Another hurricane came in 1926. In an exhibit for the Newtown Centennial, the history for Payne Chapel Methodist Episcopal Church included the devastation of the building; while it was rebuilt the next year, later the congregation moved from what is today the Rosemary District and reformed in Newtown.

In 1944, a hurricane came up to the Gulf of Mexico with winds in excess of 100 mph and damaged both the Sarasota and Venice Army Air bases. Hurricane Donna made landfall in Naples and created destruction in Sarasota. And while the world was focused on New York City in September 2001, Tropical Storm Gabrielle crossed over this region on September 14th. In 2004, Hurricane Charley made landfall in Punta Gorda, and impacted North Port in southern Sarasota County. And Tropical Storm Emily formed quickly by Sarasota and moved across the region in July 2017. Tropical storms and hurricanes have not spared Sarasota.
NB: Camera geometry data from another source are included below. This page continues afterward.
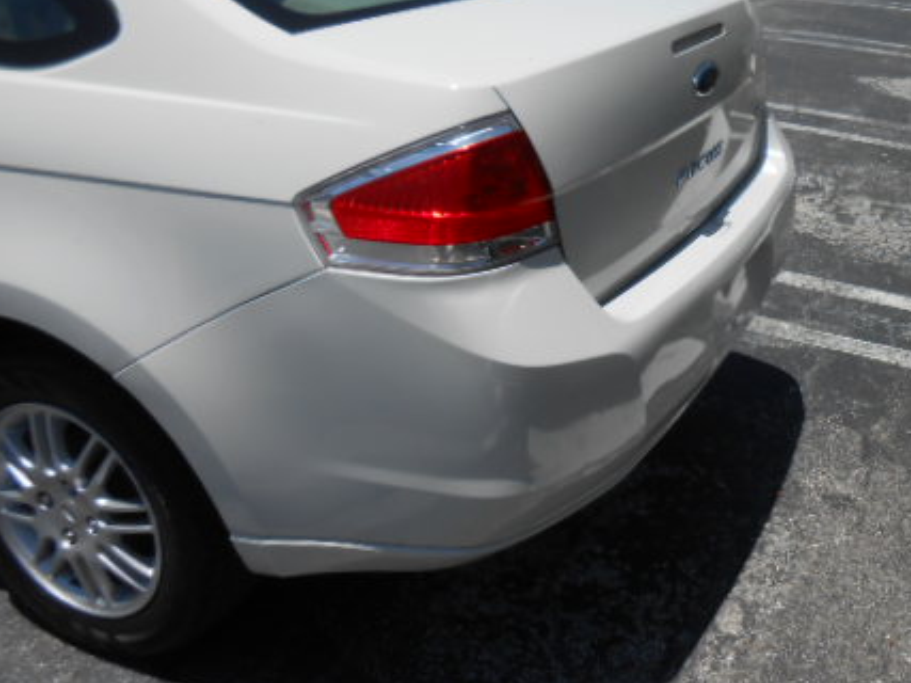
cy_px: 245
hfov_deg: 46.6
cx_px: 649
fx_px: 1026
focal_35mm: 39
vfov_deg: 36.5
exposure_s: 1/1500
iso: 80
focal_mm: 4.6
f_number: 3.5
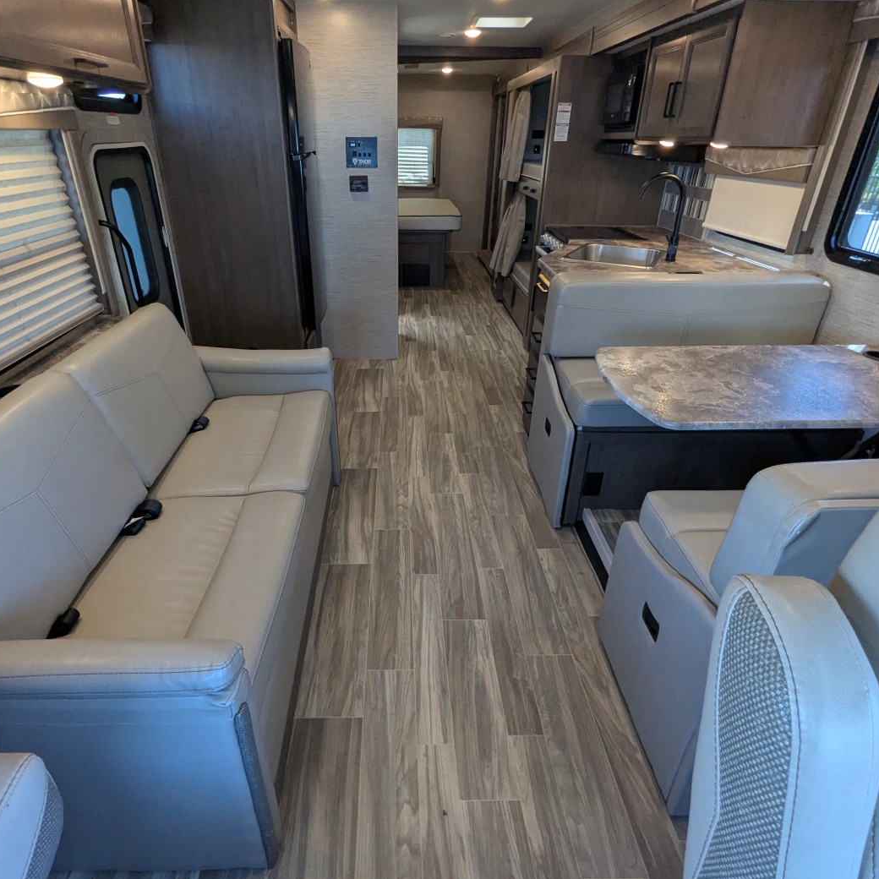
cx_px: 403
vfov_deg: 77.7
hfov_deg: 77.5
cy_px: 442
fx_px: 546
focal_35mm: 19
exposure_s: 1/168
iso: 262
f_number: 2.2
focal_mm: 2.35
We can tell folktales but they will not protect the coastline or its peoples. Sarasota has seen hurricanes, and could see them again. Archaeology provides reminders of the previous layers of history and those archaeological memories can anticipate what might come. The past has important lessons even if the folklore makes for better stories.

Origins of the Myth
While it is difficult to be confident on the origins of a myth, most likely the source of the legend of Native American protection of Sarasota comes from The Legend of Sara de Soto, a story created by George F. Chapline around 1900 (for the full poem, see http://www.allaboutsarasota.com/legend.htm) and enacted for annual Sara de Sota Pageants. The key lines come at the end: “The elders of the Seminoles repeat the legend of the children, and say that the spirits of Chichi-Okcobee and his warriors are in eternal combat with the spirits of evil and the children of the storm god, holding the pass to the gulf and protecting the resting place of Sara De Soto.” But the next time Sarasota is in the cone of probability for a hurricane track, better to have worked on community resilience (van de Noort 2013) than trust in early 20th century performances.

References and Further Readings
Canter Brown 1998 The Most Terrible Gale Ever Known. Sunland Tribune 24(1)39-48.
Eric Cline 2014 1177 B.C.: The Year Civilization Collapsed. Princeton University Press.
Shannon Lee Dawdy 2006 The Taphonomy of Disaster and the (Re)Formation of New Orleans. American Anthropologist 108(4): 719–730.
Amitav Ghosh 2016 The Great Derangement: Climate Change and the Unthinkable. University of Chicago Press.
Richard A. Gould 2007 Disaster Archaeology. The University of Utah Press.
Albert C. Hine, Don P. Chambers, Tonya D. Clayton, Mark R. Hafen, and Gary T. Mitchum 2016 Sea Level Rise in Florida: Science, Impacts, and Options. University Press of Florida.
Janet Matthews Snyder 1983 Edge of Wilderness: A Settlement History of Manatee River and Sarasota Bay 1528-1885. Coastal Press.
Robert van de Noort 2013 Climate Change Archaeology: Building Resilience from Research in the World’s Coastal Wetlands. Oxford University Press.